The Song People Wouldn’t Expect Me To Like

Passenger “Let Her Go”, 2012
“Big pop song. His voice is quite irritating, and the production is a little bit wet. But beneath it is a great song. Someone even vaguely hip could cover that, and everyone would go, ‘Wow, that’s a good song.’ But anyone with an inch of hipness just hated it when it came out.”

The Song I Play Air Guitar To

Television “Venus De Milo”, 1977
“Grant [McLennan] and I would play air guitar to this. In 1978 we lived in a house and would play Marquee Moon . . . ‘Venus De Milo’ is probably close to my favourite ever recording. It’s beautiful. The guitars, you just get lost in them. And that solo, it’s a perfect guitar solo. Tom Verlaine’s guitar tone, it’s very floaty and he’s just picking these notes. Instead of ‘diddle-diddle-diddle’, like every other guitarist in a mainstream American group, especially in the Seventies, trying to play faster than the band, Verlaine plays slower, and so the guitar solo dreams and skips. I would stand there on the couch and just be air guitaring to Tom Verlaine. Even now, my children catch me. You know, I only have to hear anything off Marquee Moon, but especially ‘Venus De Milo’.”
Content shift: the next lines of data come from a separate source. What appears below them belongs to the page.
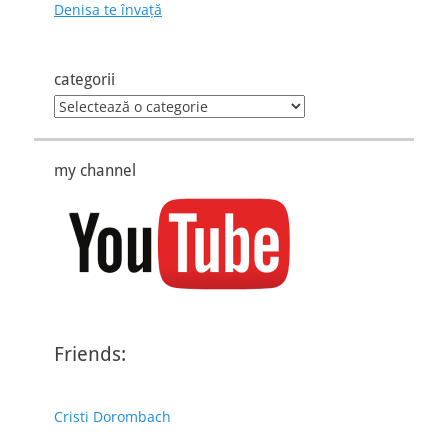
Denisa te învaţă
categorii
categorii
my channel
Friends:
Cristi Dorombach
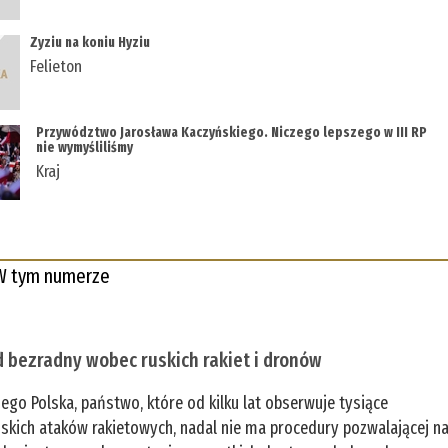
Zyziu na koniu Hyziu
Felieton
Przywództwo Jarosława Kaczyńskiego. Niczego lepszego w III RP
nie wymyśliliśmy
Kraj
W tym numerze
 bezradny wobec ruskich rakiet i dronów
zego Polska, państwo, które od kilku lat obserwuje tysiące
jskich ataków rakietowych, nadal nie ma procedury pozwalającej n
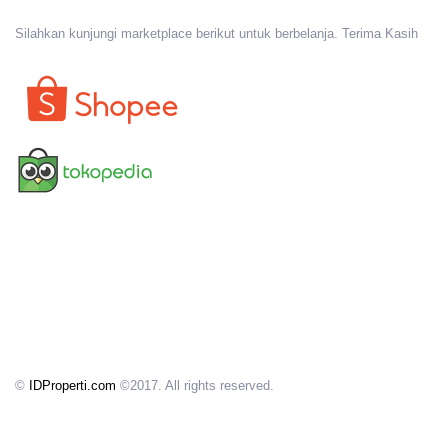
Silahkan kunjungi marketplace berikut untuk berbelanja. Terima Kasih
©
IDProperti.com
©2017. All rights reserved.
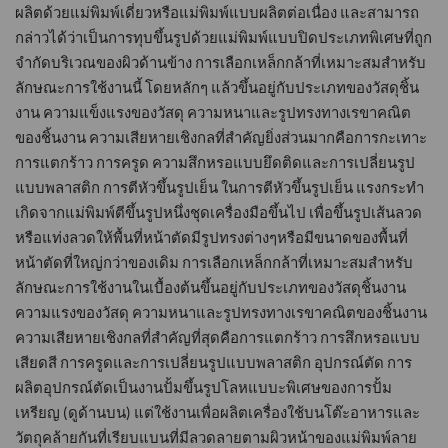
ผลิตด้วยแม่พิมพ์เดี่ยวหรือแม่พิมพ์แบบผลิตต่อเนื่อง และสามารถ
กล่าวได้ว่าเป็นการทุบขึ้นรูปด้วยแม่พิมพ์แบบปิดประเภทพิเศษที่ถูก
จำกัดบริเวณของผิวด้านข้าง การเลือกเหล็กกล้าที่เหมาะสมสำหรับ
ลักษณะการใช้งานนี้ โดยหลักๆ แล้วขึ้นอยู่กับประเภทของวัสดุชิ้น
งาน ความแข็งแรงของวัสดุ ความหนาและรูปทรงทางเรขาคณิต
ของชิ้นงาน ความเสียหายเชิงกลที่สำคัญยิ่งส่วนมากคือการกะเทาะ
การแตกร้าว การครูด ความสึกหรอแบบยึดติดและการเปลี่ยนรูป
แบบพลาสติก การตีหัวขึ้นรูปเย็น ในการตีหัวขึ้นรูปเย็น แรงกระทำ
เกิดจากแม่พิมพ์ตีขึ้นรูปหนึ่งชุดเครื่องมือขึ้นไป เพื่อขึ้นรูปเส้นลวด
หรือแท่งลวดให้พื้นที่หน้าตัดมีรูปทรงต่างๆหรือมีขนาดของพื้นที่
หน้าตัดที่ใหญ่กว่าของเดิม การเลือกเหล็กกล้าที่เหมาะสมสำหรับ
ลักษณะการใช้งานในเบื้องต้นขึ้นอยู่กับประเภทของวัสดุชิ้นงาน
ความแรงของวัสดุ ความหนาและรูปทรงทางเรขาคณิตของชิ้นงาน
ความเสียหายเชิงกลที่สำคัญที่สุดคือการแตกร้าว การสึกหรอแบบ
เสียดสี การครูดและการเปลี่ยนรูปแบบพลาสติก อุปกรณ์ตัด การ
ผลิตอุปกรณ์ตัดเป็นงานปั้มขึ้นรูปโลหแบบะพิเศษของการปั้ม
เหรียญ (ดูด้านบน) แต่ใช้งานเพื่อผลิตเครื่องใช้บนโต๊ะอาหารและ
วัตถุคล้ายกันที่เรียบแบนที่มีลวดลายตามผิวหน้าของแม่พิมพ์ลาย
The Song That Cheers Me Up

The Kinks “Waterloo Sunset”, 1967
“I love listening to Ray Davies’ vocal, it’s like he’s just throwing it away, and it’s just an amazing melody. It’s got a lot – that almost power chord bit, and then that almost Beach Boys bit, and that verse. Those three chords that’ve been around for a million years, and Ray manages to put a new melody over it. The lyric is perfect. I hear that on the radio, and it cheers me up because it is the perfect pop song. I don’t think Lennon and McCartney ever wrote a better pop song than that. ‘I Want To Hold Your Hand’, ‘Ticket to Ride’, do they touch ‘Waterloo Sunset’? It’s just seamless.”

The Song I Want Played At My Funeral

Sarah Blasko “We Won’t Run”, 2009
“I’m DJing at my funeral. It’s going to come as a surprise to the mourners. They’ll come out of the church, and they’ll go to the marquee, and I’ll be on stage – with those headphones that DJs have around their necks, and they’ll see me on a platform. I’ll be playing Sarah Blasko’s ‘We Won’t Run’ as they come in. I might even be in trainers and some sort of plastic, groovy mac. It’ll be like, ‘He’s DJing!’ I’m blasting out Blasko – she might even be there. That could be a shock for her.”
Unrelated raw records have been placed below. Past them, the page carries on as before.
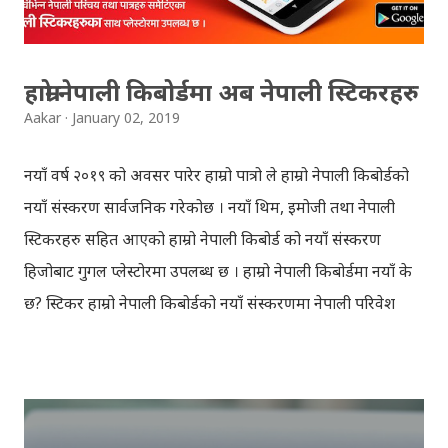
Division Third Division Third Division Withheld
Withheld ...
हाम्रो नेपाली किबोर्डमा अब नेपाली स्टिकरहरु
Aakar
January 02, 2019
नयाँ वर्ष २०१९ को अवसर पारेर हाम्रो पात्रो ले हाम्रो नेपाली किबोर्डको
नयाँ संस्करण सार्वजनिक गरेकोछ । नयाँ थिम, इमोजी तथा नेपाली
स्टिकरहरु सहित आएको हाम्रो नेपाली किबोर्ड को नयाँ संस्करण
हिजोबाट गुगल प्लेस्टोरमा उपलब्ध छ । हाम्रो नेपाली किबोर्डमा नयाँ के
छ? स्टिकर हाम्रो नेपाली किबोर्डको नयाँ संस्करणमा नेपाली परिवेश
झल्काउने विभिन्न नेपाली पात्रहरु सहितको स्टिकरहरु राखिएकोछ ।
मेसेन्जर, भाइबर, ह्वाट्सएप, स्काइप, टेलिग्राम, फेसबुक, ट्विटर,
इन्स्टाग्राम आदि जुनसुकै एप्लिकेशनमा पनि प्रयोग गर्न मिल्ने यी नेपाली
स्टिकरहरुले प्रयोगकर्तालाई नयाँ अनुभव दिनेछ । नेपाली पारा, हाम्रो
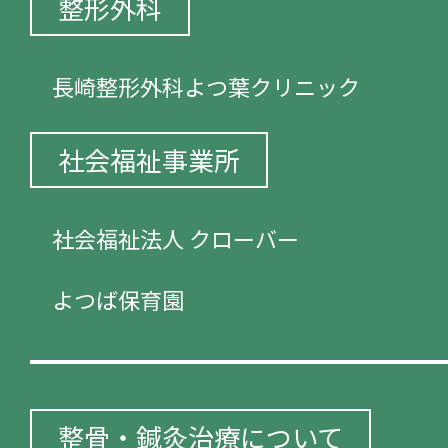
整形外科
長崎整形外科よつ葉クリニック
社会福祉事業所
社会福祉法人 クローバー
よつば保育園
整骨・鍼灸治療について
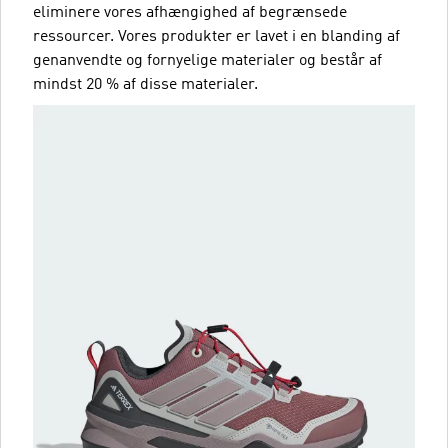
eliminere vores afhængighed af begrænsede
ressourcer. Vores produkter er lavet i en blanding af
genanvendte og fornyelige materialer og består af
mindst 20 % af disse materialer.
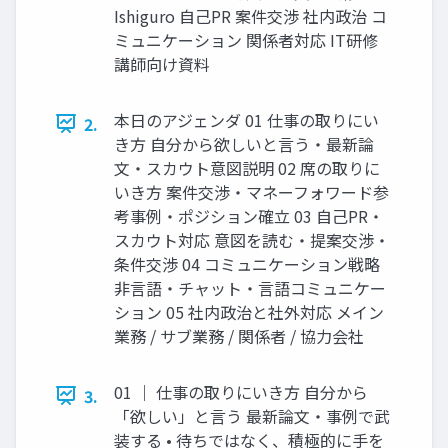
Ishiguro 自己PR 案件交渉 社内政治 コ
ミュニケーション 関係者対応 IT研修
講師向け資料
本日のアジェンダ 01 仕事の取りにい
2.
き方 自分から欲しいと言う・最新論
文・スカウト意図説明 02 席の取りに
いき方 案件交渉・マネーフォワード参
考事例・ポジション確立 03 自己PR・
スカウト対応 意図を読む・提案交渉・
条件交渉 04 コミュニケーション戦略
非言語・チャット・言語コミュニケー
ション 05 社内政治と社外対応 メイン
業務 / サブ業務 / 関係者 / 協力会社
01 ｜ 仕事の取りにいき方 自分から
3.
「欲しい」と言う 最新論文・事例で武
装する • 待ちではなく、積極的に手を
The Song That Gets Me On the Dancefloor

James Brown “Sex Machine”, 1970
“I’ve never been a clubber. But if I was going to be on the dancefloor, it’d be James Brown, Sex Machine, I love that. In Glasgow, in the Eighties, there was a cult around that song, and I was part of that cult. I like that beat.”

The Song I’m Most Proud Of

The Go-Betweens “Darlinghurst Nights”, 2005
“It’s all about Darlinghurst, 1984. The Go-Betweens spent a lot of time around there then, we’d come back from England, and then I wrote this song about that in 2004. I loved writing the lyric, and I could just get all these people in – Frank Brunetti, who used to be in Died Pretty, and was a music journalist on RAM; Clinton Walker is in it. It’s a song that really no-one else could have written but me – for better or worse. It’s a song when I play it, I just go into it and I know that in five minutes, everyone’s just gonna be very happy in the audience.”

The Song I Wish I Wrote

Simon and Garfunkel “Bridge Over Troubled Water”, 1970
“It’s one of the great song titles of all time. Imagine walking into a practice room and you say to your band, ‘I’ve got a new song’, and then someone says, ‘What is it?’ And you go, ‘Bridge Over Troubled Water’. People would just go, [slaps table] ‘That’s amazing!’ Even before you play a note. I’d just be happy to come up with that song title. I love the song because it’s huge, and it just feels natural and real. It never for a second feels bombastic to me. I love the position that the person singing the song has: it’s ‘I’m the helper’, ‘I’m the rescuer’ – ultra romantic. Great song. I’d love to have written something like that.”

The Song I Want To Cover

Bad//Dreems “My Only Friend”, 2014
“It’s an incredible song. Neil Young or Noel Gallagher would just be on their knees to this song. My son turned me onto this – it originally came out as a B-Side. He had the single and he flipped the record over and just said, ‘Listen to this.’ And the B-Side killed the A-Side. It’s like an Australian classic.”